### Exercise directions
Which lines of the data contain the string "linecap"? Copy every one.

### Data listing
◇ ◇ ◇ ◇

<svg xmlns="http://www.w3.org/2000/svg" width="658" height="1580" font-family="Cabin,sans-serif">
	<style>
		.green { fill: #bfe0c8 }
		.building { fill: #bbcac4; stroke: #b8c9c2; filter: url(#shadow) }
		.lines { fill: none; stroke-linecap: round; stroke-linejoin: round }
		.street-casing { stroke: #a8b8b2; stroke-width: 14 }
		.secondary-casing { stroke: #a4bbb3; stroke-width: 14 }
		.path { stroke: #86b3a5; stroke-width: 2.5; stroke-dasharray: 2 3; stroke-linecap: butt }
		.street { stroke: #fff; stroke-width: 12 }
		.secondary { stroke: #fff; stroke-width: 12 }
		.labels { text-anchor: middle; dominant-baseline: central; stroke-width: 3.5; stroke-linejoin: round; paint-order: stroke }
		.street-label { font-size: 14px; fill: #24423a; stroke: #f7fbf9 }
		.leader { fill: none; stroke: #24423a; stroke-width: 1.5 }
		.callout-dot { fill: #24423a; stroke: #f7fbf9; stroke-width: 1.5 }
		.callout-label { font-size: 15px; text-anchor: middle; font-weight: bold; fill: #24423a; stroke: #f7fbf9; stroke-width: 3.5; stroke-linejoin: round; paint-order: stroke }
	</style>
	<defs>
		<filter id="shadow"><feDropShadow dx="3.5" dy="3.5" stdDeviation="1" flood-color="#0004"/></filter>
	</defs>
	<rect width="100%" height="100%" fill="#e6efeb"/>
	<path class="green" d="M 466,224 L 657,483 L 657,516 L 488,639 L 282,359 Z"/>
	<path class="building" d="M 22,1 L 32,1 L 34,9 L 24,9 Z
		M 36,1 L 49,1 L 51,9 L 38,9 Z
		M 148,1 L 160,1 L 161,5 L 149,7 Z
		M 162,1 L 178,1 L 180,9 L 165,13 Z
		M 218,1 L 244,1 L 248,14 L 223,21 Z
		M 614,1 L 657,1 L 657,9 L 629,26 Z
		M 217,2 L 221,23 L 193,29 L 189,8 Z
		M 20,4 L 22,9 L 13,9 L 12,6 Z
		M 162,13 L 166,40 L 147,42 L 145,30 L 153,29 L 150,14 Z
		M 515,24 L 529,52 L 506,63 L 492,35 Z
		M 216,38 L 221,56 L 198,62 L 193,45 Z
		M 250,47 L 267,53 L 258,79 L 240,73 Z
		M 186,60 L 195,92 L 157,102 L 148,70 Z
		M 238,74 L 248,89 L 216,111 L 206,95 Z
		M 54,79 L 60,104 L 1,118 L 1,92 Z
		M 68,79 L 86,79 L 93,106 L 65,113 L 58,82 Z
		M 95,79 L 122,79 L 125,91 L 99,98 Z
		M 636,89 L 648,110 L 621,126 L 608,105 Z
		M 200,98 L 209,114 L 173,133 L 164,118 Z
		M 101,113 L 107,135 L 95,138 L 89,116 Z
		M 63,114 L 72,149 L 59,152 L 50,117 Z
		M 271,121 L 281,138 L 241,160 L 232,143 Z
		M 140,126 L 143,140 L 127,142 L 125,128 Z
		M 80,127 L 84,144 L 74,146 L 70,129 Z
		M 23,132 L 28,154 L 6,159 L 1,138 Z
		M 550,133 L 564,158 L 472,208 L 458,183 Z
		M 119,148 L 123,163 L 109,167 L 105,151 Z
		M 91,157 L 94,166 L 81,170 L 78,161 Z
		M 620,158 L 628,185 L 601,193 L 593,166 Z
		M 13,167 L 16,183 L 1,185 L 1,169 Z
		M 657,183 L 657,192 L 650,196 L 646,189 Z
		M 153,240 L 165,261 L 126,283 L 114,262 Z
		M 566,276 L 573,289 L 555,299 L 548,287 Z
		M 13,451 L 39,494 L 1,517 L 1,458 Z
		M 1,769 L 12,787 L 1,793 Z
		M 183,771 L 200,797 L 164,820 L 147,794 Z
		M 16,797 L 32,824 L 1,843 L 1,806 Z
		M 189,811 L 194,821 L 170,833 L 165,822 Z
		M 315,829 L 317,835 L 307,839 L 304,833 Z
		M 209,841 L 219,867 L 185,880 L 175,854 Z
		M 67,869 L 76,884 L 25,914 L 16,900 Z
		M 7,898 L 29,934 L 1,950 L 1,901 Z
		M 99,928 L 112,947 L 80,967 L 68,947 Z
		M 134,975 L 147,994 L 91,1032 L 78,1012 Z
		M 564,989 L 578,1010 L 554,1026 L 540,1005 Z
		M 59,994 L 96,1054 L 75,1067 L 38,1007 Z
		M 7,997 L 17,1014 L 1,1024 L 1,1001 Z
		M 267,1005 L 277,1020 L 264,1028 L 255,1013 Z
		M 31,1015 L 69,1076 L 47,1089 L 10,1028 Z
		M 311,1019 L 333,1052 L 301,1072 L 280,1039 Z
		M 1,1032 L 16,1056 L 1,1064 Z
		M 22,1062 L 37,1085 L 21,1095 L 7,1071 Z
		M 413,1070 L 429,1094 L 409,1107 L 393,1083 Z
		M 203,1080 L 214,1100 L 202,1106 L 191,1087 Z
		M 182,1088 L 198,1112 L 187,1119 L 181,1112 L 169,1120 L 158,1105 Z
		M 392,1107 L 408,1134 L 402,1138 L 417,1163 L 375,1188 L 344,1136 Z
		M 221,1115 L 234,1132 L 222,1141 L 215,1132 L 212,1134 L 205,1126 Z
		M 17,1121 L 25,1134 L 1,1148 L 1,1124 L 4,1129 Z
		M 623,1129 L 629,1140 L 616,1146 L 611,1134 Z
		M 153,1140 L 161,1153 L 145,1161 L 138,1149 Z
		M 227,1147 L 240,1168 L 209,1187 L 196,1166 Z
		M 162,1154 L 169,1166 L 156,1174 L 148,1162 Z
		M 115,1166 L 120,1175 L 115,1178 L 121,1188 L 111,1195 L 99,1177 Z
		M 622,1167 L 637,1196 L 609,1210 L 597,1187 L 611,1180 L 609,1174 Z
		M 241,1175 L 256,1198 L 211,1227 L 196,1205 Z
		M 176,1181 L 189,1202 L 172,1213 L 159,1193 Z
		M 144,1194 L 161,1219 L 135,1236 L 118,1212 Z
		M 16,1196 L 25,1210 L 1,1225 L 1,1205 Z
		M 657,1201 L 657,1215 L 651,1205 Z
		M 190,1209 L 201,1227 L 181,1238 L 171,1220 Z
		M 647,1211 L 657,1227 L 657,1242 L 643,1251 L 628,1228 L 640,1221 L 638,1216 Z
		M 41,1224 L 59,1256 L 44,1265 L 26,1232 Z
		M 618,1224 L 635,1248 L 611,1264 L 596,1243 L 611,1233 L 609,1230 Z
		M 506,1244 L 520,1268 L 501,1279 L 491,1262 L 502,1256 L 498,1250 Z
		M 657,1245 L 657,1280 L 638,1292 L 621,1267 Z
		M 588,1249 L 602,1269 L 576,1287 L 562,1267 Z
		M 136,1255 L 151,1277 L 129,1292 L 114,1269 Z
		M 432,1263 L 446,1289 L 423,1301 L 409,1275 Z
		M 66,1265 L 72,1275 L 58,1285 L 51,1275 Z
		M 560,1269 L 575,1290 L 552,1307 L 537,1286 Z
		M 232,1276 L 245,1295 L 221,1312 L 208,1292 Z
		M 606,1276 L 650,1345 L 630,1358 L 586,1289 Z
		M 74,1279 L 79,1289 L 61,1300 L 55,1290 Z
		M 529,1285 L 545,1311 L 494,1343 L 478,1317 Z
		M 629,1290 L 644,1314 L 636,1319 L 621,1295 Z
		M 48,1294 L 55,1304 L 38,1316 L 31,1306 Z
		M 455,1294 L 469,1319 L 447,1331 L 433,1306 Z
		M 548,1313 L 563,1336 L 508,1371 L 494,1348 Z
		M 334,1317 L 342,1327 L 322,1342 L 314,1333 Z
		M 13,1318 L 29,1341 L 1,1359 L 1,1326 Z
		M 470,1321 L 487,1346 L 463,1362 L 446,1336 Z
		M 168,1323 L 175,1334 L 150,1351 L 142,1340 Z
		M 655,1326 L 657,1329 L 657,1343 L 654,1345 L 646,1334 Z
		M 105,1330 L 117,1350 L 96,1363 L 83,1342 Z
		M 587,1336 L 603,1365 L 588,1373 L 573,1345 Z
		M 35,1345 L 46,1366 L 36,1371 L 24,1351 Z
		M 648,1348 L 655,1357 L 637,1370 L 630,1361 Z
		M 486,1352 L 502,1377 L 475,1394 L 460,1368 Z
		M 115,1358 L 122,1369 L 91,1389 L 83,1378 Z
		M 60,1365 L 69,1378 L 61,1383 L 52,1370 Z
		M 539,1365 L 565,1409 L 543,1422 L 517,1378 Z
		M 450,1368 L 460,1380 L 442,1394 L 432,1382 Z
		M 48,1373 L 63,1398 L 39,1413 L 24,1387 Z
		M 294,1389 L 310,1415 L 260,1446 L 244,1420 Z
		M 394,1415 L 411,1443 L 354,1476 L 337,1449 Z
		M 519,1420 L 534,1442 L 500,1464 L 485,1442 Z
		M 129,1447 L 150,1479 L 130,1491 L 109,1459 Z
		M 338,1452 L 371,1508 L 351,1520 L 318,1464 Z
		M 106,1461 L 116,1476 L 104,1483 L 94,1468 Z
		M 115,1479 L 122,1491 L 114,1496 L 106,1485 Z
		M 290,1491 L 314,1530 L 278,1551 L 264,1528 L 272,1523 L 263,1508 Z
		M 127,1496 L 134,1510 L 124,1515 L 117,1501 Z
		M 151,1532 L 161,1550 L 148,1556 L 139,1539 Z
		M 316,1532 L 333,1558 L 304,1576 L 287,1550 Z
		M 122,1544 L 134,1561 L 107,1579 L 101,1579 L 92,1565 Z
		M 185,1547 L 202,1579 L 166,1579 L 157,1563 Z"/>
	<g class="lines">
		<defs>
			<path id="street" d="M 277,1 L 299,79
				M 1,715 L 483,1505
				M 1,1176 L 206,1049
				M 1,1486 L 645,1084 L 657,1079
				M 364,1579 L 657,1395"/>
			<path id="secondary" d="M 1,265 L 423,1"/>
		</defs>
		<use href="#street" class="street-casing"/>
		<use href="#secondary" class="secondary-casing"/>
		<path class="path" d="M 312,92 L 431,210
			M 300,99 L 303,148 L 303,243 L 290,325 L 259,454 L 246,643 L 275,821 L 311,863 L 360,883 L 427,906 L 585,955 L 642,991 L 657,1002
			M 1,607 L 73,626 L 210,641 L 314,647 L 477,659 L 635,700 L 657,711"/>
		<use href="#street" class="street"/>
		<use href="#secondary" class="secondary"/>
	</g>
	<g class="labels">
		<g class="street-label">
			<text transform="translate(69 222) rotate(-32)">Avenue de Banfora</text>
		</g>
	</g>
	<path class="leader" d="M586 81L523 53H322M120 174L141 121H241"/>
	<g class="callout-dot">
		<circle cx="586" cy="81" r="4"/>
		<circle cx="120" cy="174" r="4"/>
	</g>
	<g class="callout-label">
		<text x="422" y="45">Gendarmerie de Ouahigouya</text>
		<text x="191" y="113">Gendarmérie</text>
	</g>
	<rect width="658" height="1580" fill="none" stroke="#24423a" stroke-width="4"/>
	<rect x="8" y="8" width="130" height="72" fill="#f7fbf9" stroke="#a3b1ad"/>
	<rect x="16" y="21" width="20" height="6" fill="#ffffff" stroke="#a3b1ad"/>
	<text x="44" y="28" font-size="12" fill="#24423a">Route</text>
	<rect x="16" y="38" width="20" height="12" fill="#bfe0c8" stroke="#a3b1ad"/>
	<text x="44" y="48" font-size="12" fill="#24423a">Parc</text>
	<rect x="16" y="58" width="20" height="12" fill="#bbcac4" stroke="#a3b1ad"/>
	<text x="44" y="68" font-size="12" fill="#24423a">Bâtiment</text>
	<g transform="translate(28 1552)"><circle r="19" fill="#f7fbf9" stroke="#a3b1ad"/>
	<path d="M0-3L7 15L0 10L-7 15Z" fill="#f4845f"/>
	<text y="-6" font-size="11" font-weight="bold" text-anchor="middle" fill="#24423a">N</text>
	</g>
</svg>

◇ ◇ ◇ ◇

### Solution to this problem
		.lines { fill: none; stroke-linecap: round; stroke-linejoin: round }
		.path { stroke: #86b3a5; stroke-width: 2.5; stroke-dasharray: 2 3; stroke-linecap: butt }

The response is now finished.